President Donald Trump’s administration released a plan June 21 that, if enacted, would impose some order on the sprawling administrative state—something that is long overdue.
Decades of ceaseless expansion of the size and scope of the federal government have created a bloated and inefficient federal bureaucracy, replete with agencies and offices with overlapping functions.
The Rube Goldberg-esque structure of the federal bureaucracy is not only expensive, it thickens the web of government red tape, makes government services less efficient, and makes mission failure more likely by splintering simple jobs among diffuse agencies.
Trump’s plan would begin the long process of rearranging the overgrown federal bureaucracy by grafting together agencies that do similar work and pruning away offices that have outlived their usefulness.

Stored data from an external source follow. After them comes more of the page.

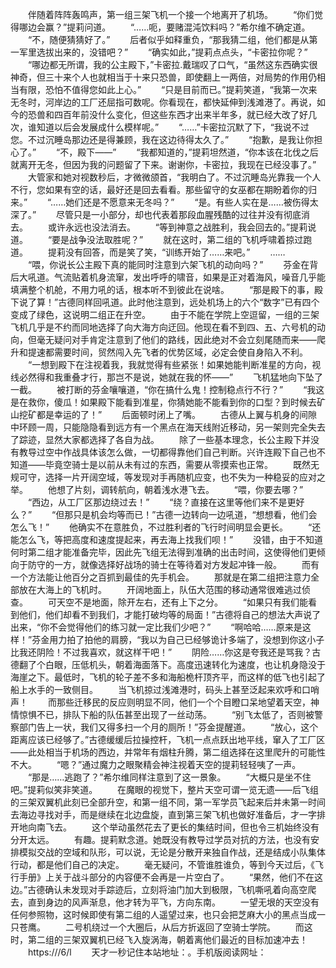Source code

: 　　伴随着阵阵轰鸣声，第一组三架飞机一个接一个地离开了机场。
　　“你们觉得哪边会赢？”提莉问道。
　　“……呃，要赌混沌饮料吗？”希尔维不确定道。
　　“不，随便猜猜好了。”
　　后者似乎如释重负，“那我猜二组，他们都是从第一军里选拔出来的，没错吧？”
　　“确实如此，”提莉点点头，“卡密拉你呢？”
　　“哪边都无所谓，我的公主殿下，”卡密拉.戴瑞叹了口气，“虽然这东西确实很神奇，但三十来个人也就相当于十来只恐兽，即使翻上一两倍，对局势的作用仍相当有限，恐怕不值得您如此上心。”
　　“只是目前而已。”提莉笑道，“我第一次来无冬时，河岸边的工厂还屈指可数呢。你看现在，都快延伸到浅滩港了。再说，如今的恐兽和四百年前没什么变化，但这些东西才出来半年多，就已经大改了好几次，谁知道以后会发展成什么模样呢。”
　　“……”卡密拉沉默了下，“我说不过您。不过沉睡岛那边还是得兼顾，我在这边待得太久了。”
　　“抱歉，是我让你担心了。”
　　“不，殿下——”
　　“我都知道的，”提莉坦然道，“你本该在北伐之后就离开无冬，但因为我的问题留了下来。谢谢你，卡密拉，我现在已经没事了。”
　　大管家和她对视数秒后，才微微颌首，“我明白了。不过沉睡岛光靠我一个人不行，您如果有空的话，最好还是回去看看。那些留守的女巫都在期盼着你的归来。”
　　“……她们还是不愿意来无冬吗？”
　　“是。有些人实在是……被伤得太深了。”
　　尽管只是一小部分，却也代表着那段血腥残酷的过往并没有彻底消去。
　　或许永远也没法消去。
　　“等到神意之战胜利，我会回去的。”提莉说道。
　　“要是战争没法取胜呢？”
　　就在这时，第二组的飞机呼啸着掠过跑道。
　　提莉没有回答，而是笑了笑，“训练开始了……来吧。”
　　……
　　“喂，你说长公主殿下真的能同时注意到六架飞机的动向吗？”
　　芬金在背后大吼道。气流贴着机身流窜，发出呼呼的啸音，如果是正对着海风，噪音几乎能填满整个机舱，不用力吼的话，根本听不到彼此在说啥。
　　“那是殿下的事，殿下说了算！”古德同样回吼道。此时他注意到，远处机场上的六个“数字”已有四个变成了绿色，这说明二组正在升空。
　　由于不能在学院上空逗留，一组的三架飞机几乎是不约而同地选择了向大海方向迂回。他现在看不到四、五、六号机的动向，但毫无疑问对手肯定注意到了他们的路线，因此绝对不会立刻尾随而来——爬升和提速都需要时间，贸然闯入先飞者的优势区域，必定会使自身陷入不利。
　　“一想到殿下在注视着我，我就觉得有些紧张！如果她能判断准星的方向，视线必然得和我重叠才行，那岂不是说，她就在我的怀——”
　　飞机猛地向下坠了一截。
　　被打断的芬金嚷嚷道，“你在搞什么鬼！控制稳点行不行？”
　　“我这是在救你，傻瓜！如果殿下能看到准星，你猜她能不能看到你的口型？到时候去矿山挖矿都是幸运的了！”
　　后面顿时闭上了嘴。
　　古德从上翼与机身的间隙中环顾一周，只能隐隐看到远方有一个黑点在海天线附近移动，另一架则完全失去了踪迹，显然大家都选择了各自为战。
　　除了一些基本理念，长公主殿下并没有教导过空中作战具体该怎么做，一切都得靠他们自己判断。兴许连殿下自己也不知道——毕竟空骑士是以前从未有过的东西，需要从零摸索也正常。
　　既然无规可守，选择一片开阔空域，等发现对手再随机应变，也不失为一种稳妥的应对之举。
　　他想了片刻，调转航向，朝着浅水港飞去。
　　“喂，你要去哪？”
　　“西边，从工厂区那边绕过去！”
　　“绕？直接在这里等他们来不是更好么？”
　　“但那只是机会均等而已！”古德一边转向一边吼道，“想想看，他们会怎么飞！”
　　他确实不在意胜负，不过胜利者的飞行时间明显会更长。
　　“还能怎么飞，等把高度和速度提起来，再去海上找我们呗！”
　　没错，由于不知道何时第二组才能准备完毕，因此先飞组无法得到准确的出击时间，这使得他们更倾向于防守的一方，就像选择好战场的骑士在等待着对方发起冲锋一般。
　　而有一个方法能让他百分之百抓到最佳的先手机会。
　　那就是在第二组把注意力全部放在大海上的飞机时。
　　开阔地面上，队伍大范围的移动通常很难逃过侦查。
　　可天空不是地面，除开左右，还有上下之分。
　　“如果只有我们能看到他们，他们却看不到我们，才能打破均等的局面！”古德将自己的想法大声说了出来，“你不会觉得他们的练习就一定比我们少吧？”
　　“啊哈哈……原来是这样！”芬金用力拍了拍他的肩膀，“我以为自己已经够诡计多端了，没想到你这小子比我还阴险！不过我喜欢，就这样干吧！”
　　阴险……你这是夸我还是骂我？古德翻了个白眼，压低机头，朝着海面落下。高度迅速转化为速度，也让机身隐没于海崖之下。最低时，飞机的轮子差不多和海船桅杆顶齐平，而这样的低飞也引起了船上水手的一致侧目。
　　当飞机掠过浅滩港时，码头上甚至泛起来欢呼和口哨声！
　　而那些迁移民的反应则明显不同，他们一个个目瞪口呆地望着天空，神情惊惧不已，排队下船的队伍甚至出现了一丝动荡。
　　“别飞太低了，否则被警察部门告上一状，我们又得多扫一个月的厕所！”芬金提醒道。
　　“放心，这个距离应该已经够了。”古德缓缓后拉操控杆，飞机一点点跃出地平线，窜入了工厂区——此处相当于机场的西边，并常年有烟柱升腾，第二组选择在这里爬升的可能性不大。
　　“嗯？”通过魔力之眼聚精会神注视着天空的提莉轻轻咦了一声。
　　“那是……逃跑了？”希尔维同样注意到了这一景象。
　　“大概只是坐不住吧。”提莉似笑非笑道。
　　在魔眼的视觉下，整片天空可谓一览无遗——后飞组的三架双翼机此刻已全部升空，和第一组不同，第一军学员飞起来后并未第一时间去海边寻找对手，而是继续在北边盘旋，直到第三架飞机也做好准备后，才一字排开地向南飞去。
　　这个举动虽然花去了更长的集结时间，但也令三机始终没有分开太远。
　　有趣。提莉默念道。她既没有教导过学员对抗的方法，也没有安排模拟交战的空域和队形，可以说，无论是分散开来独自作战，还是结成小队集体行动，都是他们自己的决定。
　　毫无疑问，不管谁胜谁负，等到今天过后，《飞行手册》上关于战斗部分的内容便不会再是一片空白了。
　　“果然，他们不在这边。”古德确认未发现对手踪迹后，立刻将油门加大到极限，飞机嘶吼着向高空爬去，直到身边的风声渐息，他才转为平飞，方向东南。
　　一望无垠的天空没有任何参照物，这时候即使有第二组的人遥望过来，也只会把芝麻大小的黑点当成一只苍鹰。
　　二号机绕过一个大圈后，从后方折返回了空骑士学院。
　　而这时，第二组的三架双翼机已经飞入旋涡海，朝着离他们最近的目标加速冲去！
　　https:///6/l
　　天才一秒记住本站地址：。手机版阅读网址：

More on the specifics of the reorganization plan can be found here.
However, while the president directs the executive branch, its structure is largely the product of Congress. Through the legislative process, it creates departments and agencies, establishes their responsibilities, and determines their funding.
While Congress sometimes delegates authority to the president to determine how staff and funds are deployed or even how an agency is organized, major shakeups require congressional action.
Details of the Reforming Government Act
That’s where legislation introduced June 27 by Sens. Ron Johnson, R-Wis., and James Lankford, R-Okla., comes in.
Their bill, the Reforming Government Act of 2018, would give the president the power to draw up a broad plan for reorganization—the specifics of which could go far beyond what his administration has already proposed—to be considered under expedited parliamentary procedures in Congress.